**RECORDED INFORMATION:**
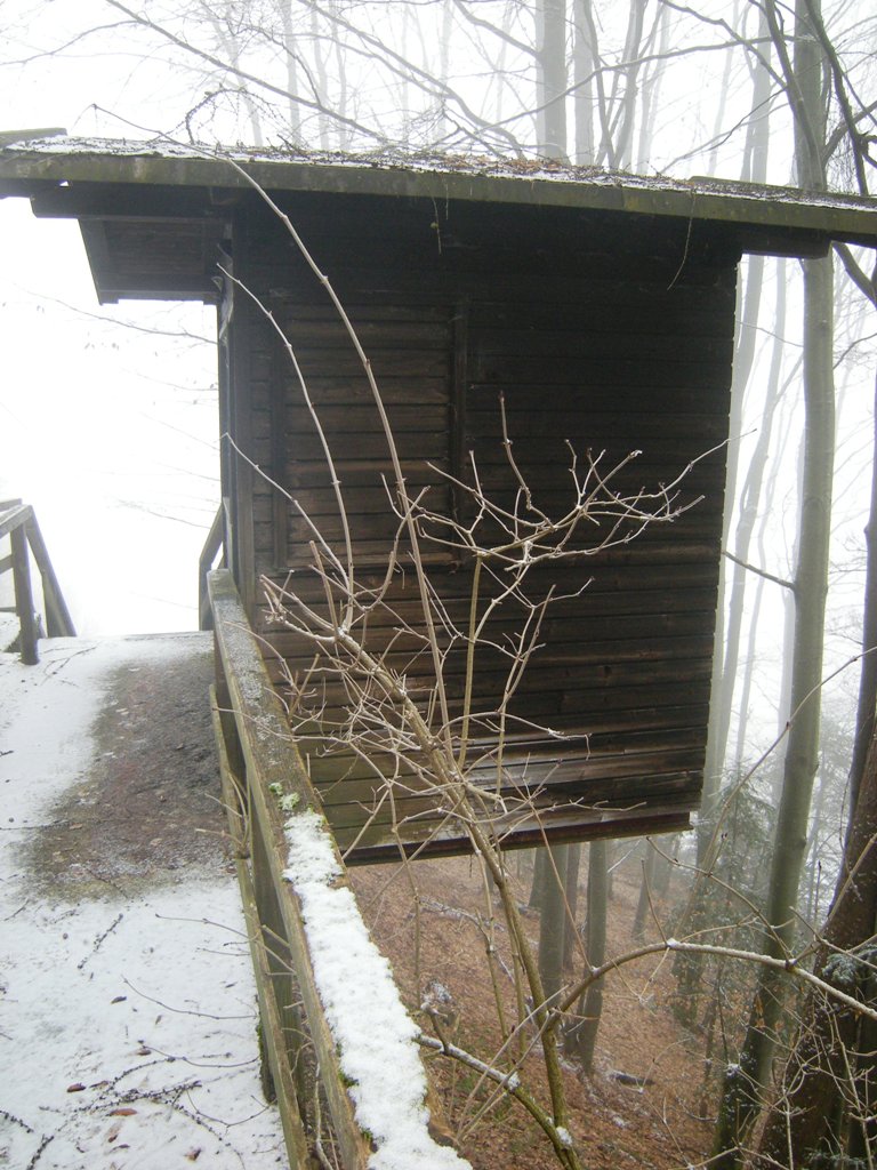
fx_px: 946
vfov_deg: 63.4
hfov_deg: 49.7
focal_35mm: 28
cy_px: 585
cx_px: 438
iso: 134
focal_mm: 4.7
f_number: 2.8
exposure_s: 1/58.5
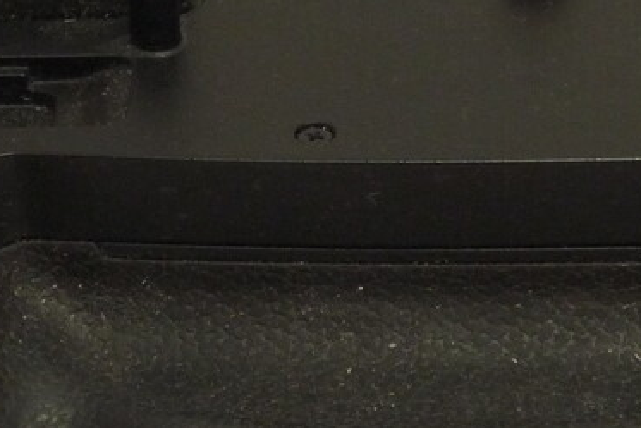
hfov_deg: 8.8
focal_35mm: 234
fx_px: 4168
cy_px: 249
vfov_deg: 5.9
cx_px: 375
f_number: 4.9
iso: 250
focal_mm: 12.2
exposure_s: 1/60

**THE PROBLEM:** A verbatim copy of the entries, stripped of pictures, should be produced.

**ANSWER TO THIS PROBLEM:**
fx_px: 946
vfov_deg: 63.4
hfov_deg: 49.7
focal_35mm: 28
cy_px: 585
cx_px: 438
iso: 134
focal_mm: 4.7
f_number: 2.8
exposure_s: 1/58.5
hfov_deg: 8.8
focal_35mm: 234
fx_px: 4168
cy_px: 249
vfov_deg: 5.9
cx_px: 375
f_number: 4.9
iso: 250
focal_mm: 12.2
exposure_s: 1/60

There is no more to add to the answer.